## TEXT
★ ★ ★ ★ ★
Do Americans Prefer Ayers and Wright to Limbaugh? That's what Max Blumenthal said at the Daily Beast last week, much to the enduring joy and schadenfreude of the online left. The story made the rounds among the online left, including Media Matters, Alternet, Andrew Sullivan, and even Political Machine, not to mention hundreds of other smaller leftblogs. Daily Beast included it in their morning mass email. It's just exactly the sort of thing a left-blogger loves to hear: not only were Republicans idiots for asking about Ayers, and losers for listening to Limbaugh, but they are lonely outsiders. Nobody agrees with them. America, you see, prefers Reverend Wright and Bill Ayers to Rush Limbaugh. Perfect! There's just one little problem.
It's not true.
By design or error, Blumenthal has managed to state the opposite of the actual results of the poll. As I outline here, the poll actually shows that Limbaugh is more popular than either of those notorious campaign bad boys. Limbaugh had more negative reactions, but he also had more positive reactions, and by a greater margin. The translation here is that Limbaugh is both more popular and more liked than either figure, something which ought to be obvious anyway .. or did I miss Bill Ayers' daily 3 hour nationally syndicated radio show with millions of listeners?
★ ★ ★ ★ ★
## EXERCISE DESCRIPTION
Reproduce the entire post about Max Blumenthal's poll claim word for word.

## EXTRACTED ENTRIES
★ ★ ★ ★ ★
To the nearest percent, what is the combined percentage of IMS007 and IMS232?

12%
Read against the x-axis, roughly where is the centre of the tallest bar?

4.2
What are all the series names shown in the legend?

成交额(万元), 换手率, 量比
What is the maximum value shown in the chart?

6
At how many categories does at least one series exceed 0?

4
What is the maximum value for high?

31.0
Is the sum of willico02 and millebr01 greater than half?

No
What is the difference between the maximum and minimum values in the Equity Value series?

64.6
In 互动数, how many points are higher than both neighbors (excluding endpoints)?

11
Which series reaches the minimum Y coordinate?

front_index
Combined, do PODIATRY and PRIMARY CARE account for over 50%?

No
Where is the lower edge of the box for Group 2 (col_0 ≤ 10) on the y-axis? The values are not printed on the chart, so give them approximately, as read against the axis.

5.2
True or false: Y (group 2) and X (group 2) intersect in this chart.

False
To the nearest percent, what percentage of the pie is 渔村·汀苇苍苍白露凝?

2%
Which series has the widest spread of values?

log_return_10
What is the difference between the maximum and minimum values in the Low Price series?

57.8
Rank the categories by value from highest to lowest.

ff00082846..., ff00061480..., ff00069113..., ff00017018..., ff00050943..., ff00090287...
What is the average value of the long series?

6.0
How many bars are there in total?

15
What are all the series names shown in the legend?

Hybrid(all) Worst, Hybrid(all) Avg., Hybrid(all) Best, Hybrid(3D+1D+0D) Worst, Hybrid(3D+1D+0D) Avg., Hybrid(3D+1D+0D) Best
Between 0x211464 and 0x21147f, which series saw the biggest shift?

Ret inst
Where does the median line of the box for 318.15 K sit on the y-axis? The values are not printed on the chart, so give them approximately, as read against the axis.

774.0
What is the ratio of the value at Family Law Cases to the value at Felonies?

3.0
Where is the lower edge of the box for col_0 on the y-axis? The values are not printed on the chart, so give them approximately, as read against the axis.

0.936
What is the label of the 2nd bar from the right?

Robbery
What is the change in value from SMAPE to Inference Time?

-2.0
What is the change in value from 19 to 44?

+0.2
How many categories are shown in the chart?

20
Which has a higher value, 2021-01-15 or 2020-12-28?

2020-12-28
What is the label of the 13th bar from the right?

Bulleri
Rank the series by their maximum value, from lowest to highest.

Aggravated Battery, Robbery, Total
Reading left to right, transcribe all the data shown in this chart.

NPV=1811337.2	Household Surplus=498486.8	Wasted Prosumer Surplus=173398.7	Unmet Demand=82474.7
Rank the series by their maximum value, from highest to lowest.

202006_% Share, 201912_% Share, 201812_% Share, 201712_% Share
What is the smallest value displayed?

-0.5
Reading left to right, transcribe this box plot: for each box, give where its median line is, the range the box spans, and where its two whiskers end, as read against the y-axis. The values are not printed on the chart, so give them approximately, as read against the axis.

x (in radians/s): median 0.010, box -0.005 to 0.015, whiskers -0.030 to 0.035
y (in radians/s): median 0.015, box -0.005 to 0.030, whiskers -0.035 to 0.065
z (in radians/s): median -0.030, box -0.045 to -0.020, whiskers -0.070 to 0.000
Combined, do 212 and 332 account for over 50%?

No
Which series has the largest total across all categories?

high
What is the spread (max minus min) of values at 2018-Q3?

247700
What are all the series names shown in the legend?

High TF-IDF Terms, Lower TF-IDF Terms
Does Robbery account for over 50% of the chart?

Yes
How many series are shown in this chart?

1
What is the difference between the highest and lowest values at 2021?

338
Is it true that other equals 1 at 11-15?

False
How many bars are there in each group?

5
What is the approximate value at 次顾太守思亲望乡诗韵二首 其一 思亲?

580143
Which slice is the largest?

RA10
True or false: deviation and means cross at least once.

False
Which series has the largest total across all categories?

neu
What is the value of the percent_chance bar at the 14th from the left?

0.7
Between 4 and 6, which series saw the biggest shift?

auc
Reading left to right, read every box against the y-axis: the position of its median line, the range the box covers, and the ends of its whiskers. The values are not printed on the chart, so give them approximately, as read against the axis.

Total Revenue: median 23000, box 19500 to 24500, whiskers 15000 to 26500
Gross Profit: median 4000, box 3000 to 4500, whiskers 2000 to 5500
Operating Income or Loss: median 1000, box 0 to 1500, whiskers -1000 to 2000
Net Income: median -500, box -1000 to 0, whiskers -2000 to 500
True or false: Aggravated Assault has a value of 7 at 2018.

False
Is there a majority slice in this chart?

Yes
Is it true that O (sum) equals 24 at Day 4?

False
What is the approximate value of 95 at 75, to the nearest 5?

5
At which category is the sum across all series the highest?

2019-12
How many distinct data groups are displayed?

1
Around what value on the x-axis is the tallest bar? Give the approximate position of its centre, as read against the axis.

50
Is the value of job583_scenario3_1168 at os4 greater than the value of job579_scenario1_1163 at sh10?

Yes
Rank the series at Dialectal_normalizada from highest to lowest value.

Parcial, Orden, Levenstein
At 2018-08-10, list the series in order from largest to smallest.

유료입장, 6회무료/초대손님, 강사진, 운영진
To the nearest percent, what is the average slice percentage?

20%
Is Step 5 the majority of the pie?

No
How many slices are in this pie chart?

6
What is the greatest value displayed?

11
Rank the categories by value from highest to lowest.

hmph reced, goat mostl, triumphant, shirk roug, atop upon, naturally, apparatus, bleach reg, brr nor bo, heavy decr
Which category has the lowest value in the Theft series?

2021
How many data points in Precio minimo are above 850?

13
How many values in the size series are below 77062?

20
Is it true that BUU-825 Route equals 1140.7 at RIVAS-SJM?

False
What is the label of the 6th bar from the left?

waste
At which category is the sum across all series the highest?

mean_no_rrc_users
★ ★ ★ ★ ★
## TASK ANSWER
Do Americans Prefer Ayers and Wright to Limbaugh? That's what Max Blumenthal said at the Daily Beast last week, much to the enduring joy and schadenfreude of the online left. The story made the rounds among the online left, including Media Matters, Alternet, Andrew Sullivan, and even Political Machine, not to mention hundreds of other smaller leftblogs. Daily Beast included it in their morning mass email. It's just exactly the sort of thing a left-blogger loves to hear: not only were Republicans idiots for asking about Ayers, and losers for listening to Limbaugh, but they are lonely outsiders. Nobody agrees with them. America, you see, prefers Reverend Wright and Bill Ayers to Rush Limbaugh. Perfect! There's just one little problem.
It's not true.
By design or error, Blumenthal has managed to state the opposite of the actual results of the poll. As I outline here, the poll actually shows that Limbaugh is more popular than either of those notorious campaign bad boys. Limbaugh had more negative reactions, but he also had more positive reactions, and by a greater margin. The translation here is that Limbaugh is both more popular and more liked than either figure, something which ought to be obvious anyway .. or did I miss Bill Ayers' daily 3 hour nationally syndicated radio show with millions of listeners?